Getting Kubernetes ready for the NVIDIA A100 GPU with Multi-Instance GPU

Originally published at: https://developer.nvidia.com/blog/getting-kubernetes-ready-for-the-a100-gpu-with-multi-instance-gpu/

Multi-Instance GPU (MIG) is a new feature of the latest generation of NVIDIA GPUs, such as A100. It enables users to maximize the utilization of a single GPU by running multiple GPU workloads concurrently as if there were multiple smaller GPUs. MIG supports running multiple workloads in parallel on a single A100 GPU or allowing…

Hello,
I tried the instructions in the blog, it failed at the command:
‘sudo helm install --version=0.13.0-rc.2 --generate-name --set migStrategy=none nvdp/k8s-device-plugin’
I have 0.13.0.-rc.2 devic-plugin, but it reported the following error:
‘INSTALLATION FAILED: chart “k8s-device-plugin” matching 0.13.0-rc.2 not found in nvdp index’

how to continue from here?

thanks,

Hello,
NVIDIA has changed the version names recently - please follow this guide

to install the current latest version (v0.12.3)
Thanks!

The 0.13.0-rc.2 version is a release candidate. The full version of 0.13.0 will be released in the next couple of weeks.

If you really want to run with 0.13.0-rc.2, then you can just add --devel to your helm command line so it can find release candidate versions like this.

I got it run with GPU-operator. It works to remotely config MIG. I only applied ‘single’ policy for now.
thanks,

- [DATA]:

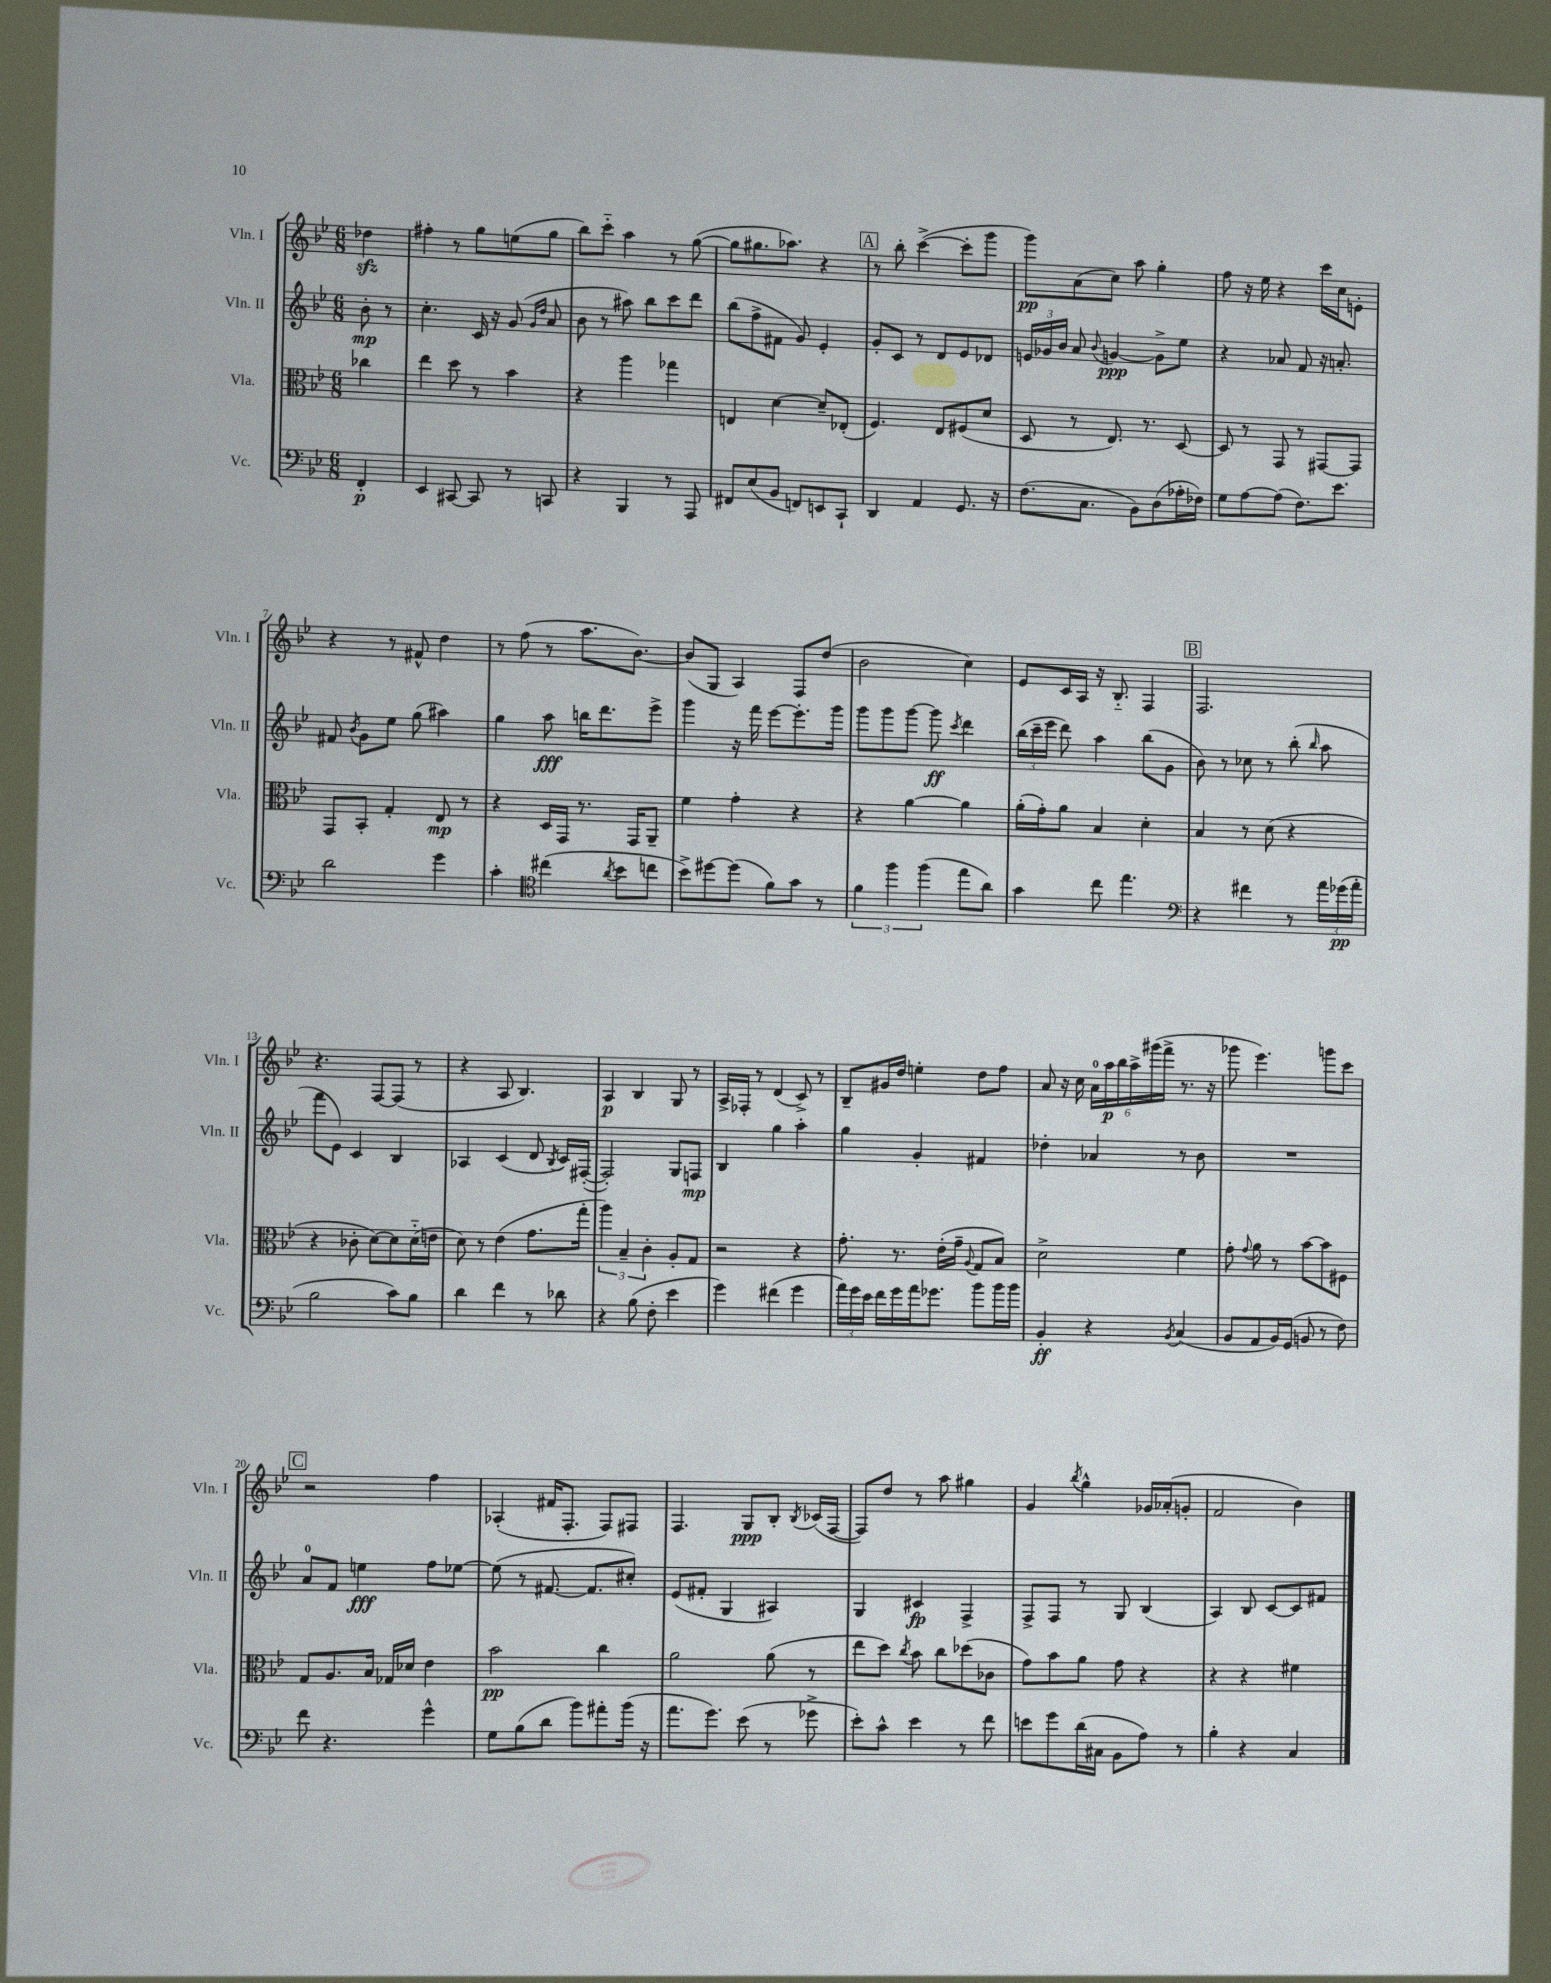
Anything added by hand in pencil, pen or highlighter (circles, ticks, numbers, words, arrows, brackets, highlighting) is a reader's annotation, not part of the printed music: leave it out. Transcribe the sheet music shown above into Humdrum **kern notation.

**kern	**dynam	**kern	**dynam	**kern	**dynam	**kern	**dynam
*part4	*part4	*part3	*part3	*part2	*part2	*part1	*part1
*staff4	*staff4	*staff3	*staff3	*staff2	*staff2	*staff1	*staff1
*I"Vc.	*	*I"Vla.	*	*I"Vln. II	*	*I"Vln. I	*
*I'Vc.	*	*I'Vla.	*	*I'Vln. II	*	*I'Vln. I	*
*clefF4	*	*clefC3	*	*clefG2	*	*clefG2	*
*k[b-e-]	*	*k[b-e-]	*	*k[b-e-]	*	*k[b-e-]	*
*M6/8	*	*M6/8	*	*M6/8	*	*M6/8	*
=	=	=	=	=	=	=	=
4FF'/	p	4cc-X\	.	8b-'\	mp	4dd-Xzz\	.
.	.	.	.	8r	.	.	.
=1	=1	=1	=1	=1	=1	=1	=1
4EE-/	.	4ee-\	.	4.cc'\	.	4ff#X'\	.
[8CC#X/	.	8dd\	.	.	.	8r	.
8CC#/]	.	8r	.	16c/	.	8gg\L	.
.	.	.	.	16r	.	.	.
8r	.	4b-\	.	(8g/	.	(8een\	.
.	.	.	.	16qqg/LL	.	.	.
.	.	.	.	16qqdd/JJ	.	.	.
8CCn/	.	.	.	8a/	.	8gg\J	.
=2	=2	=2	=2	=2	=2	=2	=2
4r	.	4r	.	8b-\	.	8bb-\L)	.
.	.	.	.	8r	.	8ccc\J	.
4BBB-/	.	4aa\	.	8aa#X\)	.	4aa\	.
.	.	.	.	8bb-\L	.	.	.
8r	.	4gg-X\	.	8ccc\	.	8r	.
8AAA/	.	.	.	8ddd\J	.	([8gg\	.
=3	=3	=3	=3	=3	=3	=3	=3
8FF#X/L	.	4En/	.	(8bb-\L	.	8gg\L]	.
(8E-/	.	.	.	8ff^\	.	8.gg#X\	.
8BB-/J	.	[4d\	.	8f#X\J	.	.	.
.	.	.	.	.	.	8.aa-X\J)	.
8FFn/L)	.	.	.	8g/)	.	.	.
8EEn/	.	8d~/L]	.	4e-'/	.	4r	.
8CC`/J	.	(8E-X'/J	.	.	.	.	.
!!LO:REH:place=s1:t=A
=4	=4	=4	=4	=4	=4	=4	=4
4DD/	.	4.F/)	.	8g'/L	.	8r	.
.	.	.	.	8c/J	.	8bb-'\	.
4AA/	.	.	.	8r	.	([4ccc^\	.
.	.	8E-/L	.	8d/L	.	.	.
8.GG/	.	(8F#X/	.	8e-/	.	8ccc'\L]	.
.	.	8d/J	.	8d-X/J	.	8ggg\J	.
16r	.	.	.	.	.	.	.
=5	=5	=5	=5	=5	=5	=5	=5
(8.F\L	.	8D/	.	24en/LL	.	8ggg\L)	pp
.	.	.	.	24g-X/	.	.	.
.	.	.	.	24b-/JJ	.	.	.
.	.	8r	.	8a/	.	(8a\	.
8.C\J	.	.	.	.	.	.	.
.	.	.	.	8qqb-/	.	.	.
.	.	8.E-/)	.	[4gn/	ppp	8cc\J)	.
8BB-\L)	.	.	.	.	.	8aa\	.
.	.	8.r	.	.	.	.	.
(8D\	.	.	.	8g^\L]	.	4gg'\	.
16A-X'\L	.	[8D/	.	8ee-\J	.	.	.
16F-X\JJ)	.	.	.	.	.	.	.
=6	=6	=6	=6	=6	=6	=6	=6
8G\L	.	8D/]	.	4r	.	8ff\	.
[8A\	.	8r	.	.	.	16r	.
.	.	.	.	.	.	16ee-\	.
(8A\J]	.	8GG/	.	8a-X/	.	4r	.
8.F\L)	.	8r	.	8f/	.	.	.
.	.	[8GG#X/L	.	16r	.	16ccc\LL	.
8.e-\J	.	.	.	8.an'/	.	16cc\J	.
.	.	8GG#/J]	.	.	.	8en'\J	.
!!LO:LB:g=z
=7	=7	=7	=7	=7	=7	=7	=7
2d\	.	8GG/L	.	8f#X/	.	4r	.
.	.	.	.	8qb-/	.	.	.
.	.	8BB-'/J	.	8g\L	.	.	.
.	.	4G'/	.	8ee-\J	.	8r	.
.	.	.	.	(8gg\	.	8f#X^^/	.
4g\	.	8E-/	mp	4aa#X\)	.	4dd\	.
.	.	8r	.	.	.	.	.
=8	=8	=8	=8	=8	=8	=8	=8
4c'\	.	4r	.	4gg\	.	8r	.
.	.	.	.	.	.	(8ff\	.
*clefC4	*	*	*	*	*	*	*
(4cc#X\	.	16D/LL	.	8aa\	fff	8r	.
.	.	16GG/JJ	.	.	.	.	.
.	.	8.r	.	16bbn\KL	.	8.aa\L	.
.	.	.	.	8.ddd\	.	.	.
8qa/	.	.	.	.	.	.	.
8b-\L	.	.	.	.	.	.	.
.	.	16GG/KL	.	.	.	[8.b-\J)	.
8ccn\J	.	8AA~/J	.	8eee-^\J	.	.	.
=9	=9	=9	=9	=9	=9	=9	=9
8b-^\L)	.	4f\	.	4ggg\	.	(8b-/L]	.
[8dd#X\	.	.	.	.	.	8G/J	.
(8dd#\J]	.	4g'\	.	16r	.	4A/)	.
.	.	.	.	16fff\	.	.	.
8f\L)	.	.	.	[8eee-\L	.	.	.
8g\J	.	4r	.	8.eee-'\]	.	8F/L	.
8r	.	.	.	.	.	(8dd/J	.
.	.	.	.	16ggg\Jk	.	.	.
=10	=10	=10	=10	=10	=10	=10	=10
6f\	.	4r	.	8ggg\L	.	2b-\	.
.	.	.	.	8ggg\	.	.	.
6ff\	.	.	.	.	.	.	.
.	.	[4a\	.	[8ggg\J	.	.	.
(6ff\	.	.	.	.	.	.	.
.	.	.	.	8ggg\]	ff	.	.
.	.	.	.	8qccc/	.	.	.
8ee-\L	.	4a\]	.	4ddd\	.	4cc\)	.
8a\J)	.	.	.	.	.	.	.
=11	=11	=11	=11	=11	=11	=11	=11
4g\	.	(16a'\LL	.	(24bb-\LL	.	8e-/L	.
.	.	.	.	24ccc~\	.	.	.
.	.	16g'\J)	.	.	.	.	.
.	.	.	.	24eee-\JJ	.	.	.
.	.	8a\J	.	8ddd\)	.	16c/L	.
.	.	.	.	.	.	16A/JJ	.
8cc\	.	4B-/	.	4aa\	.	16r	.
.	.	.	.	.	.	8.B-/	.
4.ee-\	.	.	.	.	.	.	.
.	.	4d'\	.	(8bb-\L	.	4F/	.
.	.	.	.	8g\J	.	.	.
!!LO:REH:place=s1:t=B
=12	=12	=12	=12	=12	=12	=12	=12
*clefF4	*	*	*	*	*	*	*
4r	.	4B-/	.	8b-\)	.	2.F/	.
.	.	.	.	8r	.	.	.
4f#X\	.	8r	.	8cc-X\	.	.	.
.	.	(8d\	.	8r	.	.	.
8r	.	4r	.	(8bb-'\	.	.	.
.	.	.	.	16qqbb-/	.	.	.
24a\LL	.	.	.	8aa\	.	.	.
(24g-X\	pp	.	.	.	.	.	.
24a'\JJ	.	.	.	.	.	.	.
!!LO:LB:g=z
=13	=13	=13	=13	=13	=13	=13	=13
2B-\	.	4r	.	8fff\L	.	4.r	.
.	.	.	.	8e-\J)	.	.	.
.	.	8c-X'\	.	4c/	.	.	.
.	.	[8d\L)	.	.	.	[8F/L	.
8c\L)	.	8d\]	.	4B-/	.	(8F/J]	.
8B-\J	.	(16d\L	.	.	.	8r	.
.	.	16en\JJ	.	.	.	.	.
=14	=14	=14	=14	=14	=14	=14	=14
4d\	.	8d\)	.	4A-X/	.	4r	.
.	.	8r	.	.	.	.	.
4f\	.	(4e-\	.	(4c/	.	8A/	.
.	.	.	.	.	.	4.B-/)	.
8r	.	8.g\L	.	8d/	.	.	.
.	.	.	.	8qB-/	.	.	.
8d-X\	.	.	.	16c/LL)	.	.	.
.	.	16gg'\Jk	.	([16F#X'/JJ	.	.	.
=15	=15	=15	=15	=15	=15	=15	=15
4r	.	6aa\)	.	2F#'/])	.	4A/	p
.	.	6B-~/	.	.	.	.	.
(8B-\	.	.	.	.	.	4B-/	.
.	.	6c'\	.	.	.	.	.
8F'\	.	.	.	.	.	.	.
4e-\	.	8A'/L	.	8G/L	.	8G/	.
.	.	8G/J	.	8Fn/J	mp	8r	.
=16	=16	=16	=16	=16	=16	=16	=16
4g\)	.	2r	.	4B-/	.	16A^/LL	.
.	.	.	.	.	.	16F-X'/JJ	.
.	.	.	.	.	.	8r	.
(4f#X\	.	.	.	4gg\	.	(4d/	.
4g\	.	4r	.	4aa'\	.	8c^/)	.
.	.	.	.	.	.	8r	.
=17	=17	=17	=17	=17	=17	=17	=17
24a\LL)	.	8.g'\	.	4gg\	.	8B-~/L	.
24g\	.	.	.	.	.	.	.
24e-\JJ	.	.	.	.	.	.	.
16f\LL	.	.	.	.	.	16g#X/L	.
16g\	.	8.r	.	.	.	16dd/JJ	.
16a\J	.	.	.	4g'/	.	4een'\	.
8.g-X\J	.	.	.	.	.	.	.
.	.	(16e-'\LL	.	.	.	.	.
.	.	16g~\JJ	.	.	.	.	.
.	.	8qqA/	.	.	.	.	.
8b-\L	.	8G/L	.	4f#X/	.	8dd\L	.
16b-\L	.	8B-/J)	.	.	.	8ff\J	.
16b-\JJ	.	.	.	.	.	.	.
=18	=18	=18	=18	=18	=18	=18	=18
4BB-'/	ff	2d^\	.	4dd-X'\	.	8a/	.
.	.	.	.	.	.	16r	.
.	.	.	.	.	.	16cc\	.
4r	.	.	.	4a-X/	.	24a\LL	.
.	.	.	.	.	.	24aa\	p
.	.	.	.	.	.	24bb-\	.
.	.	.	.	.	.	24aa^\	.
.	.	.	.	.	.	(24ggg#X\	.
.	.	.	.	.	.	24fff^\JJ	.
8qBB-/	.	.	.	.	.	.	.
(4C/	.	4f\	.	8r	.	8.r	.
.	.	.	.	8b-\	.	.	.
.	.	.	.	.	.	16r	.
=19	=19	=19	=19	=19	=19	=19	=19
8BB-/L	.	8g'\	.	2.r	.	8ggg-X\	.
.	.	8qqg/	.	.	.	.	.
8AA/	.	8a\	.	.	.	4.eee-\)	.
16BB-/L)	.	8r	.	.	.	.	.
(16GG/JJ	.	.	.	.	.	.	.
8BBn/	.	[8b-\L	.	.	.	.	.
8r	.	8b-\]	.	.	.	8gggn\L	.
8F\)	.	8F#X\J	.	.	.	8ccc\J	.
!!LO:LB:g=z
!!LO:REH:place=s1:t=C
=20	=20	=20	=20	=20	=20	=20	=20
8f\	.	8G/L	.	8a/L	.	2r	.
4.r	.	8.A/	.	8f/J	.	.	.
.	.	.	.	4een\	fff	.	.
.	.	16B-/Jk	.	.	.	.	.
.	.	16G-X/LL	.	.	.	.	.
.	.	16d-X/JJ	.	.	.	.	.
4g^^\	.	4e-\	.	8ff\L	.	4ff\	.
.	.	.	.	[8ee-X\J	.	.	.
=21	=21	=21	=21	=21	=21	=21	=21
8G\L	.	2b-\	pp	(8ee-\]	.	(4A-X'/	.
(8B-\	.	.	.	8r	.	.	.
8d\J	.	.	.	[8.f#X/	.	16f#X/KL	.
.	.	.	.	.	.	8.F'/J	.
8b-\L)	.	.	.	.	.	.	.
.	.	.	.	8.f#/L]	.	.	.
8a#X'\	.	4cc\	.	.	.	8F/L)	.
(16b-\Jk	.	.	.	8cc#X'/J)	.	8F#X/J	.
16r	.	.	.	.	.	.	.
=22	=22	=22	=22	=22	=22	=22	=22
8.a\L	.	2a\	.	(8e-/L	.	4.F/	.
.	.	.	.	8f#X'/J	.	.	.
8.g\J)	.	.	.	.	.	.	.
.	.	.	.	4G/	.	.	.
(8e-\	.	.	.	.	.	8G/L	ppp
8r	.	(8a\	.	4A#X/)	.	8B-'/J	.
.	.	.	.	.	.	8qB-/	.
8g-X^\	.	8r	.	.	.	(16c-X/LL	.
.	.	.	.	.	.	[16F/JJ	.
=23	=23	=23	=23	=23	=23	=23	=23
8e-'\L)	.	8ee-\L	.	4G/	.	8F/L])	.
8c^^\J	.	8dd\J)	.	.	.	8dd/J	.
.	.	8qcc/	.	.	.	.	.
4e-\	.	8b-\	.	4c#X/	fp	8r	.
.	.	8cc\L	.	.	.	8aa\	.
8r	.	(8dd-X\	.	4F^/	.	4gg#X\	.
8f\	.	8c-X\J	.	.	.	.	.
=24	=24	=24	=24	=24	=24	=24	=24
8en\L	.	8g\L)	.	8F^/L	.	4g/	.
8g\	.	8b-\	.	8F/J	.	.	.
.	.	.	.	.	.	8qbb-/	.
(16d\L	.	8a\J	.	8r	.	4gg^^\	.
16C#X\JJ	.	.	.	.	.	.	.
8BB-\L	.	8g\	.	8G/	.	.	.
8A\J)	.	4r	.	(4B-/	.	16g-X/LL	.
.	.	.	.	.	.	(16a-X'/J	.
8r	.	.	.	.	.	8gn'/J	.
=25	=25	=25	=25	=25	=25	=25	=25
4B-'\	.	4r	.	4A/)	.	2f/	.
4r	.	4r	.	8B-/	.	.	.
.	.	.	.	[8c/L	.	.	.
4C/	.	4f#X\	.	8c/]	.	4b-\)	.
.	.	.	.	8f#X/J	.	.	.
==	==	==	==	==	==	==	==
*-	*-	*-	*-	*-	*-	*-	*-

- [TASKS FOR THIS EXERCISE]:
- a) Check each statement against the Kubernetes thread and answer yes or no, quoting the words that decide it. (i) The failed install command set the MIG strategy to none. (ii) A reply gives v0.12.3 as the current latest version. (iii) The original poster applied the mixed policy with GPU-operator.
- b) In the Kubernetes thread, what must be added to the helm command so that it can find release candidate versions?
- c) List every command-line option in the Kubernetes thread that begins with two hyphens.
Work from the Kubernetes thread alone, not from the rows.

- [SOLUTIONS FOR EACH TASK]:
- a)
(i) Yes: "--set migStrategy=none"
(ii) Yes: "to install the current latest version (v0.12.3)"
(iii) No: "I only applied ‘single’ policy for now."

- b) --devel

- c)
--version=0.13.0-rc.2
--generate-name
--set
--devel